D’habitude, ce sont les films d’horreur qui fichent la trouille. Là, c’est le public. « Annabelle », sorti la semaine dernière, est pourtant un film ultra-classique issu d’un genre né dans les sixties. Une poupée (forcément maléfique), une héroïne (forcément blonde), et au-dessus de la marmite, comme toujours, une pincée de bigoterie rédemptrice, des portes qui s’entrouvent en pleine nuit et des acteurs qui – c’est la règle suprême – n’allument jamais la lumière dans leur baraque passé minuit !
On aurait pu s’en contenter. Mais la poupée maudite a visiblement semé la zizanie dans les salles de plusieurs grandes villes : la presse relate des faits violents dans les cinémas de Marseille, Strasbourg ou Montpellier. Le film amènerait « une clientèle de jeunes pas facile », précise la direction du cinéma phocéen Le Prado. On parle de bastons généralisées, de sièges arrachés, d’urine joyeusement déversée. Une quasi-orgie païenne, en somme, célébrée par une jeunesse qui n’a pas lu Nietzsche mais qui est chaque jour par-delà le bien et le mal. Selon les témoins, à chaque apparition du fantôme ou de la poupée, les ados crient, insultent, sursautent à chaque claquement de porte, courent dans les travées, commentent à voix haute. Souvent, on parle de« débordements » et, « pour raison de sécurité », le film n’est même plus diffusé dans une série de salles. Ou comment une civilisation meurt lentement au milieu des pop-corn écrasés.

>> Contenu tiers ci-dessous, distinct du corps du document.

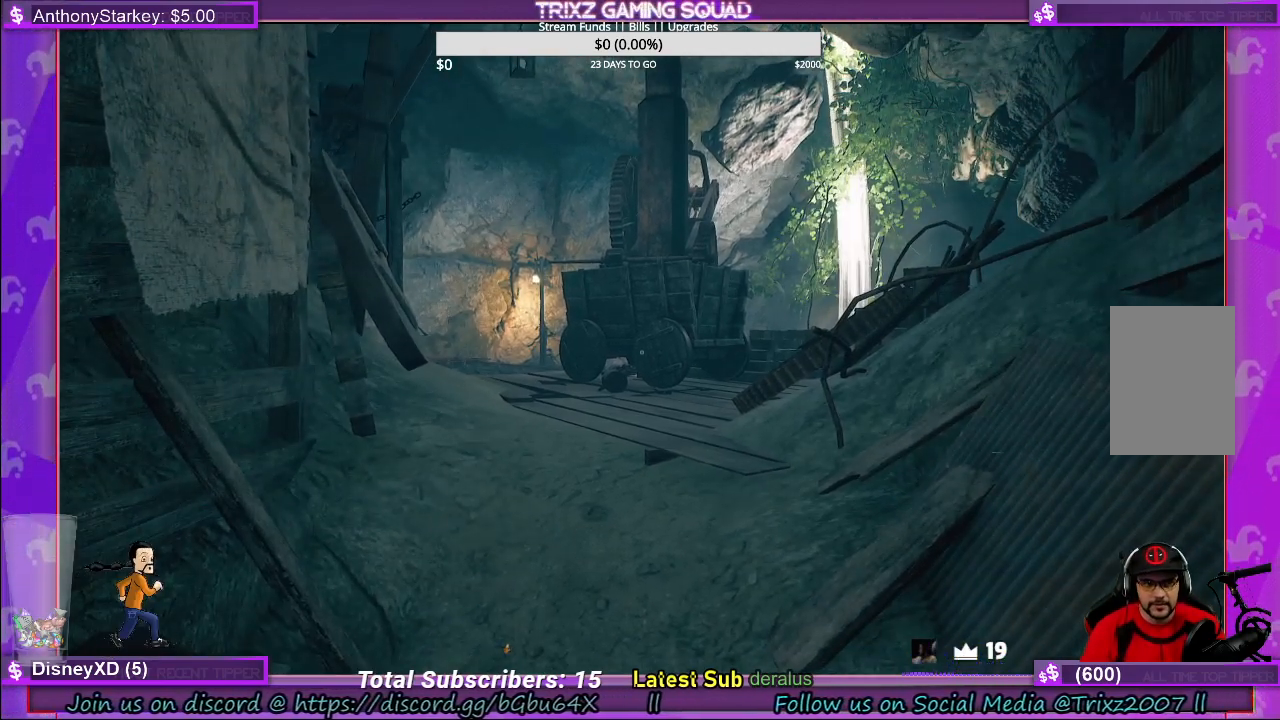
Gameplay with keyboard and mouse; each line is a JSON object with the keys and mouse buttons held at the frame after it. "events" lists presses ("down") and releases ("up") of "a", "ctrl", "d", "e", "f", "q", "r", "s", "shift", "space", "tab", "w", "mouse_left", "mouse_wheel", "mouse_right", "mouse_mb4" and "mouse_mb5" between this image and that frame as [ms after this image, input, new state], when the widget could be followed in between. "mouse_left", "mouse_wheel", "mouse_right", "mouse_mb4", "mouse_mb5" = the "left", "wheel", "right", "mb4", "mb5" buttons of the "mouse" list. No other keys are recorded. "wheel" means that the mouse wheel is clicked or scrolled. Mouse movement is not recorded.
{"keys": [], "mouse": [], "events": [[50, "a", "down"], [166, "a", "up"]]}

Le même phénomène se répète donc de plus en plus souvent, et l’amateur d’épouvante se souvient que lors des projections de « Paranormal Activity 4 », les mêmes violences avaient émaillé les projections. Assistant à la séance de cet opus, j’avais moi-même dû recadrer un peu sèchement quatre ou cinq jeunes derrière moi, qui partaient « en live » dès les premières images. C’était dans une petite ville de province et les jeunes avaient compris le message. Mais il est facile d’imaginer qu’avec un public issu de « quartiers sensibles », mon verbe ferme et diplomate n’aurait pas suffi. Regarder un film dans ces conditions est littéralement intolérable. Autant lire du Proust en écoutant Diam’s à donf. On peut comprendre qu’un grand nombre de spectateurs n’ait même plus envie de se déplacer. Comme toujours, on refuse d’affronter le problème, et les séances sont tout simplement… annulées.
Sans éducation, sans gêne, sans culture, sans aucune notion du respect de l’autre, la génération « moi je » est en sécession avec ceux qui demeurent dans la civilisation. Je n’oublierai jamais ce lycéen qui, à la sortie du film « Walkyrie », vu à Lyon, disait à son pote : « Putain, je croyais qu’ils allaient le tuer, Hitler ; j’suis deg’. »
Avec « Annabelle », les décideurs peuvent au moins couper le courant. Mais dès qu’on sort du cinéma ?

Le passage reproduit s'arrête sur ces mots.